I'm seeking a general method for determining the dimension of a set of points that have polynomial parameterizations. Any information about what this type of problem would be called would be helpful, any resources, or a clear method for the problem below. I have very little background in this area of mathematics.
Example Problem:
Suppose we have the parameterized functions \begin{equation} x(a,b,c,d) = ac\end{equation} \begin{equation} y(a,b,c,d) = bc + ad \end{equation} \begin{equation} z(a,b,c,d) = bd \end{equation}
What is the intrinsic dimension of the set \begin{equation} M = \{ (x,y,z) \in \mathbb{R}^3 : (a,b,c,d) \in \mathbb{R}^4\}? \end{equation}
Clearly it is not all of $\mathbb{R}^3$ since points are missing from $M$, such as $(1,0,1)$. But could it be a volume, surface or just a curve?
Possible method of solution: It was suggested be a friend that maximizing the rank of the Jacobian matrix where the parameterization is smooth gives the dimension of $M$.
The Jacobian is \begin{equation} J = \begin{pmatrix} c&0&a&0 \\ d&c&b&a \\ 0&d&0&b \end{pmatrix}. \end{equation} Since the three rows here are linearly independent in general, one can conclude that $\dim(M) = 3$. Is this a valid method to determine the dimension of $M$? If so, I could imagine that this becomes increasingly difficult for larger and more complicated systems. References on general methods would be greatly appreciated.
The algebraic-geometry perspective on this is that you have a morphism of varieties $X\to Y$ and you're trying to find the equations of (the closure of) the image. The general way to do this is to write $x=ac$, $y=bc+ad$, and $z=bd$ and then eliminate $a,b,c,d$ from these equations using elimination theory.
If you're instead focusing on more of the real-valued aspect of the problem, you can analyze this via semialgebraic geometry. A good starting point to become familiar with this (depending on your level) is Coste's notes.
In this case, there's a no-tech way to approach the problem: the equations are simple enough that we can just solve for $a,b,c,d$ on a suitable open set.

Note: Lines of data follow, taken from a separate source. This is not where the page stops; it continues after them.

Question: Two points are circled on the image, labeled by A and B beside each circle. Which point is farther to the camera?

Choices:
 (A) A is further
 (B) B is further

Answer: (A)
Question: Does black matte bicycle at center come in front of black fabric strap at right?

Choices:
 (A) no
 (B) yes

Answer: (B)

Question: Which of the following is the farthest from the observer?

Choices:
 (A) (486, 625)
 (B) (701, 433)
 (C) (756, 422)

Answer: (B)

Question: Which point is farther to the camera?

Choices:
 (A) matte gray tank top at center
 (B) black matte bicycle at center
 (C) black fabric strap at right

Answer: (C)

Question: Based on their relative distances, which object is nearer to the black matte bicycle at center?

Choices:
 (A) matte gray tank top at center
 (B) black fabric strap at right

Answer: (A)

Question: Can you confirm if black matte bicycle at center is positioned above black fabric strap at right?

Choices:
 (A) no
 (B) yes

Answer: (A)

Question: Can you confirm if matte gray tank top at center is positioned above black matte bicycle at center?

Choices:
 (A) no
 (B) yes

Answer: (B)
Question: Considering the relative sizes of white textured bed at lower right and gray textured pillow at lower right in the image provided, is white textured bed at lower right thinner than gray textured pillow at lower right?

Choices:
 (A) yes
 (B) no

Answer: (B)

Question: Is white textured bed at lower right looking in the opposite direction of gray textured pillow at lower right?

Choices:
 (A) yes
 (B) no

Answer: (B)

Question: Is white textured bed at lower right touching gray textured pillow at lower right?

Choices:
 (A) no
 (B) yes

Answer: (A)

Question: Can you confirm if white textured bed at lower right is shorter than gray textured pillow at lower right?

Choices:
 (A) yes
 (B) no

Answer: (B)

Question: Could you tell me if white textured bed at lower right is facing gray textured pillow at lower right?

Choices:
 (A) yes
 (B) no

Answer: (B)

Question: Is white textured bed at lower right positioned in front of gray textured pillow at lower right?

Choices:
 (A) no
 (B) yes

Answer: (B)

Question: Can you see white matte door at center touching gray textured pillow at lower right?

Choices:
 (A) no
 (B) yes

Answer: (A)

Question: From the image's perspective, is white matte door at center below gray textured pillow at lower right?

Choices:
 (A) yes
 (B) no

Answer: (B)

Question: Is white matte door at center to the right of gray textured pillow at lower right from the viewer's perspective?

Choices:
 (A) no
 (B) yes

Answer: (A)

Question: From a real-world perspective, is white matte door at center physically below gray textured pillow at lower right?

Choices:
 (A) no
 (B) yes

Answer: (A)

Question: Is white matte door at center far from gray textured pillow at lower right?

When $x\neq 0$, we can set $a=1$, $b=\frac{y\pm\sqrt{y^2-4xz}}{2x}$, $c=x$, and $d=\frac{y\mp\sqrt{y^2-4xz}}{2}$ which shows that image of our map contains the set $\{(x,y,z)\in \Bbb R^3\mid x\neq 0, y^2-4xz>0\}$, which is open in the usual topology. So the dimension of the image is three (we're glossing over a bunch of different ways to define definition and their possible equivalence here, hope you don't mind).
I wrote the above answer before your edit discussing the Jacobian loaded. If you want to use the Jacobian to answer this problem, you may refer to the answers here which discuss how locally in the standard topology, a map which has Jacobian of rank $k$ in a neighborhood of a point locally looks like a coordinate projection, and the image has dimension $k$. So this is indeed a valid way to solve your problem, as we again speed past the correct notion of dimension to apply here.